There is more to the summer rains than just a cool respite or the romance of pitter-patter: it is the country’s life-blood. As Asia’s third-largest economy tries to claw out of a sharp slowdown, a patchy monsoon last year appears to have played spoilsport by crimping food output, raise prices all around and pull down farm income necessary for overall economic growth.
India's agriculture output growth is set to slowdown to 1.8% in 2012-13, down from 3.6% last year, latest national income data showed.

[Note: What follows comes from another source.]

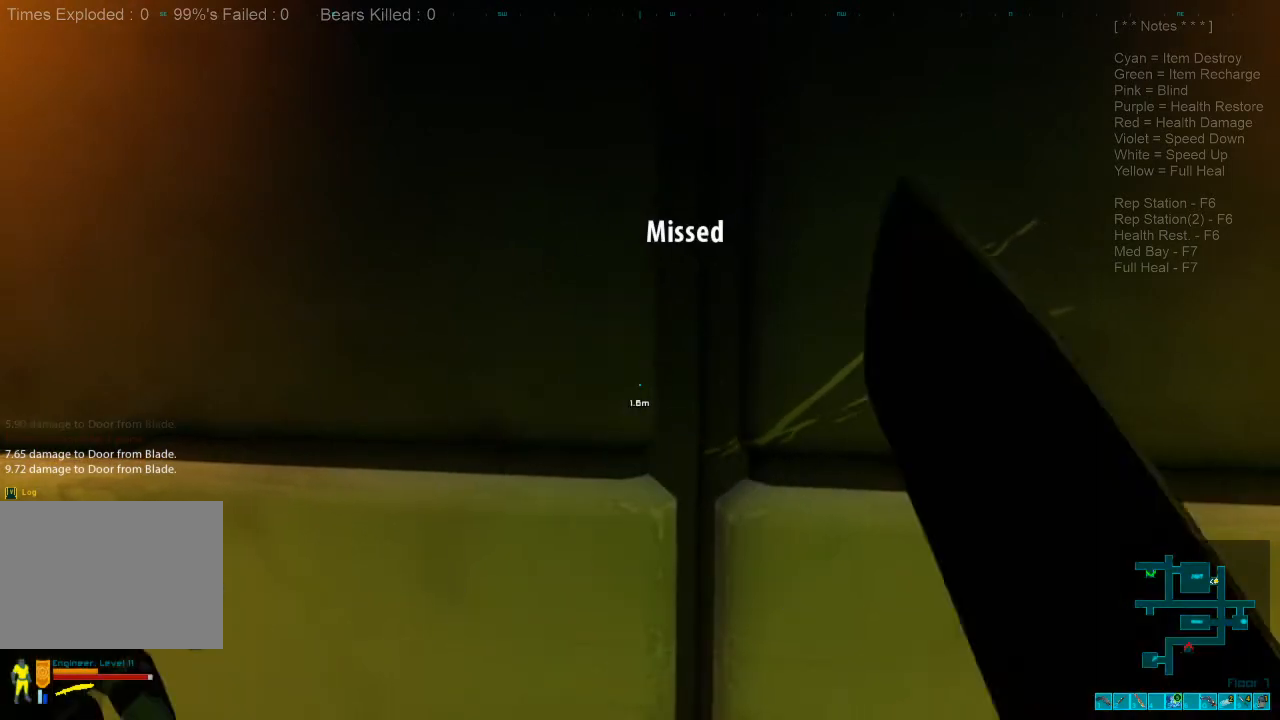
{"keys": [], "mouse": [], "events": [[300, "mouse_left", "down"], [434, "mouse_left", "up"]]}
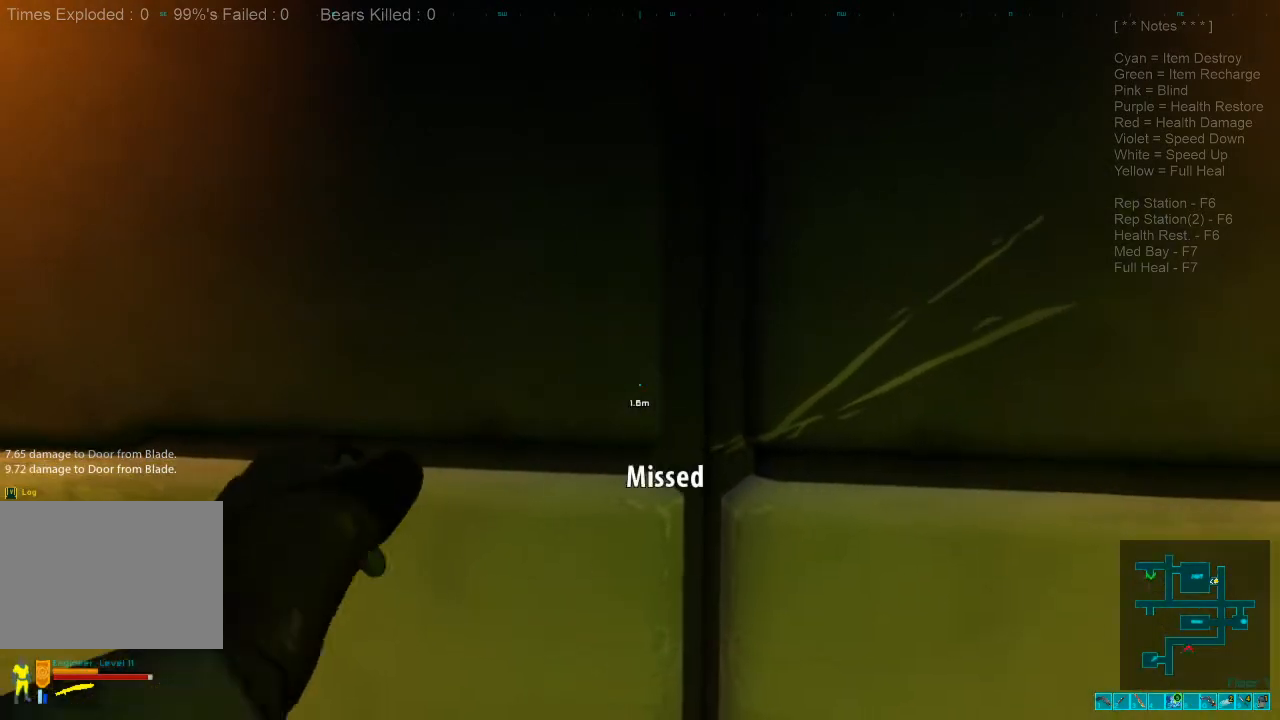
{"keys": [], "mouse": [], "events": []}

"Production of foodgrains is expected to decline by 2.8 % as compared to growth of 5.2 %in the previous agriculture year. The production of cotton and sugarcane is also expected to decline by 4% and 6.5%, respectively, in 2012-13," a statement by the Central Statistical Organisation (CSO) said.
A patchy monsoon trims food output and hits farm income, which supports two-thirds of the Indian population, or about 800 million people. Rural spending on most items - from television sets to gold - goes up with adequate rains and farm output. This aids economic growth, keeps jobs and investment going.
A sharp rise in rural consumer spending explains why India’s rural markets are important. For instance, rural buyers account for close to 40% of India's total motorcycle sales.
High prices essentially shrink household incomes, as middle-class Indians have to spend much more for the same amount of goods. Since the 2009-10 food-price shocks could not be controlled in time, they spread into what economists call “core inflation”, or prices of non-food and non-fuel commodities.